33. As I have suggested that Question 1 should essentially be answered in the negative, it is unnecessary for an answer to be given to Question 2.

34. III. Question 3 is worded as follows :

"If Question 1 is answered in the negative and/or Question 2 is answered in the affirmative, what would the answer be if the person referred to in Question 1 received a benefit from the Netherlands during the period in which he was residing in the territory of a Member State other than the Netherlands in connection with the termination of his last employment in the service of the Netherlands (a benefit which by virtue of national law did not result in his being insured under the Old-age Law)?"

35. I note that between the time when he ceased working and the date when he reached the age of 65 Mr Daalmeijer was in receipt of an allowance under the Netherlands Law on Allowances for Former Members of the Armed Forces.

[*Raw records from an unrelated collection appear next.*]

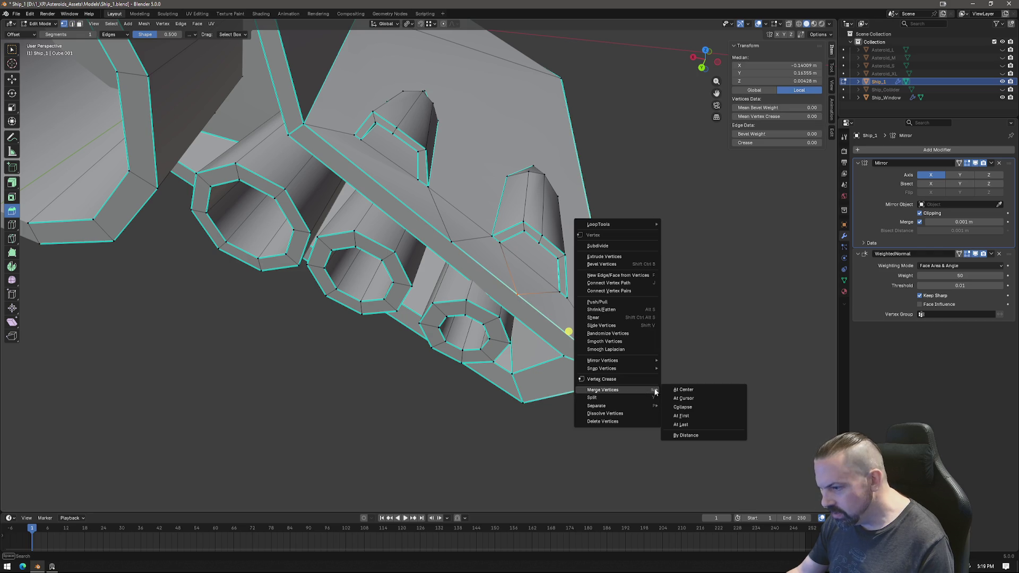
left_click(680, 424)
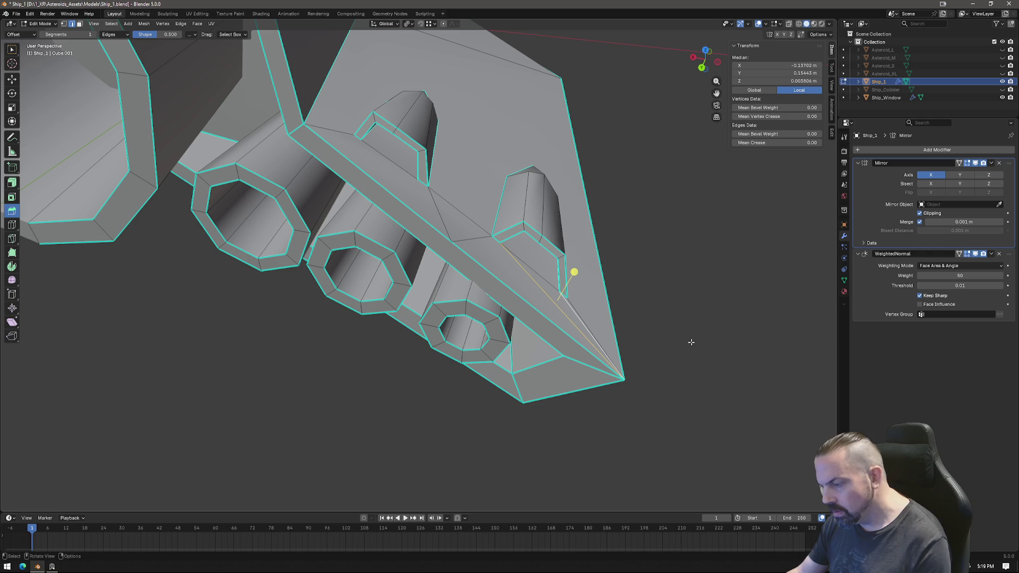
Dissolve the remaining unwanted edges around the fin underside.
key("x")
left_click(689, 341)
mouse_move(659, 359)
middle_mouse_down()
mouse_move(496, 301)
mouse_move(464, 245)
middle_mouse_up()
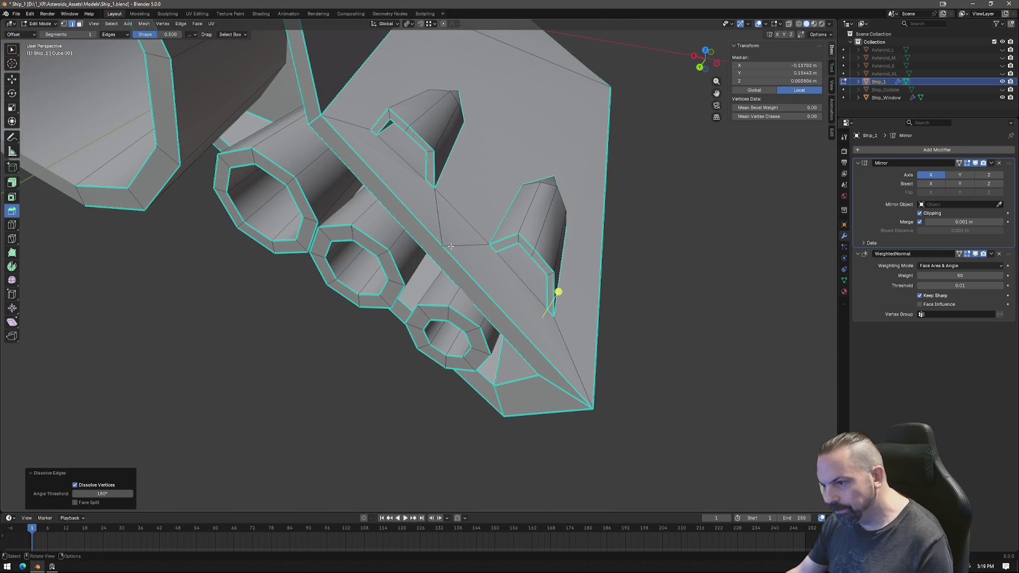
key("1")
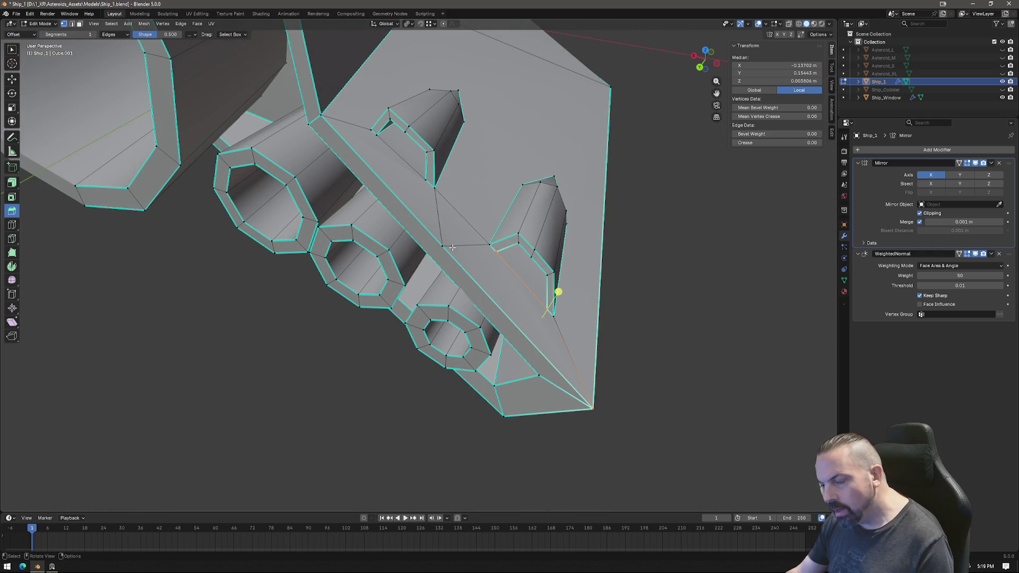
key("2")
left_click(452, 247)
left_click(438, 218, "shift")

Had it been an invalidity pension, he would automatically have continued to be insured under the Old-age Law (6) but, as the national court has pointed out, no such consequence can be attached to the benefit granted to Mr Daalmeijer.

36. Even though that may appear to be a surprising rule, it is difficult to see what provision of Community law would have compelled the Sociale Verzekeringsbank to treat Mr and Mrs Daalmeijer as if they were still compulsorily affiliated to the Old-age Law after transferring their residence to France.

37. As indicated in connection with my proposed answer to Question 1, it is for the legislation of each Member State to determine the conditions in which a person's affiliation to a social security scheme comes to an end.

38. I therefore propose that the Court answer Question 3 as follows :

"The question whether an insured person has remained affiliated to the old-age insurance scheme of his country of origin after settling in another Member State, having regard to the fact that during his period of residence in the territory of another Member State he received a benefit payable by his country of origin, falls to be decided on the basis of the legislation of the country of origin."

Conclusion

39. To recapitulate, the answers I propose to the questions submitted by the Centrale Raad van Beroep, Utrecht, are as follows:

"(1) When a former civil servant and his spouse have gone to reside in the territory of a Member State other than that in whose service he was last employed, where neither of them has carried on real and actual activities for the purposes of Article 13(2) of Regulation No 1408/71 and where they were not subject to the legislation of that other Member State in any other capacity by virtue of that provision, the question whether the legislation of the Member State of origin still applies to the couple falls to be decided in the light of the provisions of that legislation and not in the light of Article 13(2)(d) of Regulation No 1408/71.

(2) The question whether an insured person has remained affiliated to the old-age insurance scheme of his country of origin after settling in another Member State, having regard to the fact that during his period of residence in the territory of another Member State he received a benefit payable by his country of origin, falls to be decided on the basis of the legislation of the country of origin."

(*) Original Language: French.

(1)This regulation was updated by Regulation (EEC) No 2001/83 (OJ 1983 L 230, p. 6) and has since been amended several times, most recently by Council Regulation (EEC) No 3427/89 of 30 October 1989 (OJ 1989 L 331, p. 1).

(2)Judgment of 12 July 1979 in Case 266/78, Brunori v Landesversicherungsanstalt Rheinprovinz [1975] ECR 2705, at p. 2711 et seq; judgment of 24 August 1980 in Case 110/79, Coonan v Insurance Officer [1980] ECR 1445; judgment of 24 September 1987 in Case 43/86, Sociale Verzekeringsbank v De Rijke [1987] ECR 3611, at p. 3629.

(3)Judgment of 5 May 1987 in Case 102/76, Perenboom v Inspecteur der Directe Belastingen [1977] ECR 815, at paragraph 11.

(4)Judgement of 10 July 1986 in Case 60/85, Luijten v Raad van Arbeid [1986] ECR 2365, at paragraph 13.

(5)Emphasis added.

(6)See the Report for the Hearing in Case 43/86, Sociale Verzekeringsbank v de Rijke [1987] ECR 3611, at p. 3614.